WHAT THIS EXERCISE ASKS
• A. According to the notes on the Sam Harris discussions, what beats good in the basic memetic argument?
• B. From the notes on the Sam Harris discussions, output the passage starting at "Universal good and" and ending at "here and now.".

TEXT SHOWN
◇ ◇ ◇ ◇

Universal good and evil – in a “right mind”. Categories don’t exist. We have the whole world on the table now – no chance of new progress.
“Well being” is good and we should ground our values in fact. Who’s arguing? All we’re acknowledging is that we have [useful] values that are NOT (yet, maybe never) grounded causally in such objective fact.
Integrative long-term evolved (subjective) value networks. Tools – rationality – are valued here and now.
Yep, good reasons don’t scale, bad reasons do in fact. Contrary to SH earlier claim. (Every gun is loaded. Valuable if not true.) Basic memetic argument – popular beats good.
I’m done. Not hearing anything new beyond my starting position.
(Need to read JBP’s posts about these dialogues:)
Facts and Values/Science and Religion: Notes on the Sam Harris Discussions (Part I)
[Post Note: Seems a fair summary to be, including the “steelmanning” of SH’s position and responses pretty much aligned with my take above. As I’ve said several times above – who’s arguing?]
And
Facts from Values? Not without an intermediary: Notes on the Sam Harris Discussions (Part II)

◇ ◇ ◇ ◇

DATA EXCERPTS
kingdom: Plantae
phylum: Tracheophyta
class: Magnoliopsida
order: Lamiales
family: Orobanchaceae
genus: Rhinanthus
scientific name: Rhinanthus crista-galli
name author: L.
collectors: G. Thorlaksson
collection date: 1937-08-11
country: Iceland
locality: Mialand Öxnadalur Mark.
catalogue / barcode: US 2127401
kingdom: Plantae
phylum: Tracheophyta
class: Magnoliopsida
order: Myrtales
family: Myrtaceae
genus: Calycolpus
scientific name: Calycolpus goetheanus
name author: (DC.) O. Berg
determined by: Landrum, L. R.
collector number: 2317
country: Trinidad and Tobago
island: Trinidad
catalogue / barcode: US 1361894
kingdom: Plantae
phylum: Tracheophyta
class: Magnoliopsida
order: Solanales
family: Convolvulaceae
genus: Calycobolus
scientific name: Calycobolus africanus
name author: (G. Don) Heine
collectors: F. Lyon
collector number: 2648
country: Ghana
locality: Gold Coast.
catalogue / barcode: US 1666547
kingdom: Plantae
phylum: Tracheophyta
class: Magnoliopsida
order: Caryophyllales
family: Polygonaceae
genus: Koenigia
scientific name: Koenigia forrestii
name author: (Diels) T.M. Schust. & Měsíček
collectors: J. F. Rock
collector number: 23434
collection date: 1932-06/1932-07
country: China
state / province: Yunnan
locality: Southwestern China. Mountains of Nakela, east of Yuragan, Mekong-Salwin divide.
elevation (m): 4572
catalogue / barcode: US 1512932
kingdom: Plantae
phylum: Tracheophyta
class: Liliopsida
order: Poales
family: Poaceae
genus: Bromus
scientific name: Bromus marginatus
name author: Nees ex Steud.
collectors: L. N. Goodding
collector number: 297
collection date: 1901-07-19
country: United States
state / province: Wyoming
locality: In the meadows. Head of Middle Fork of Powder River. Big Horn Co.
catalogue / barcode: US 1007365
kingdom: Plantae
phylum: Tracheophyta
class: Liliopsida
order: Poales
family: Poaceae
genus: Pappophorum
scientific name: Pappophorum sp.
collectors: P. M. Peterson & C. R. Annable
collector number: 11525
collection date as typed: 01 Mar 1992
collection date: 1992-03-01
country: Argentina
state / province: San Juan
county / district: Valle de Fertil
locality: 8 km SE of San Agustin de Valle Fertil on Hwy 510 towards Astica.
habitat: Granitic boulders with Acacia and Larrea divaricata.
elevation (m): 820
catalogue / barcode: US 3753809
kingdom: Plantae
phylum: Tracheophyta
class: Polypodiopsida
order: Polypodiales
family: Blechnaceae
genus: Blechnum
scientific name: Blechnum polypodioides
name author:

◇ ◇ ◇ ◇

REPLIES
• A. Popular beats good.

• B.
Universal good and evil – in a “right mind”. Categories don’t exist. We have the whole world on the table now – no chance of new progress.
“Well being” is good and we should ground our values in fact. Who’s arguing? All we’re acknowledging is that we have [useful] values that are NOT (yet, maybe never) grounded causally in such objective fact.
Integrative long-term evolved (subjective) value networks. Tools – rationality – are valued here and now.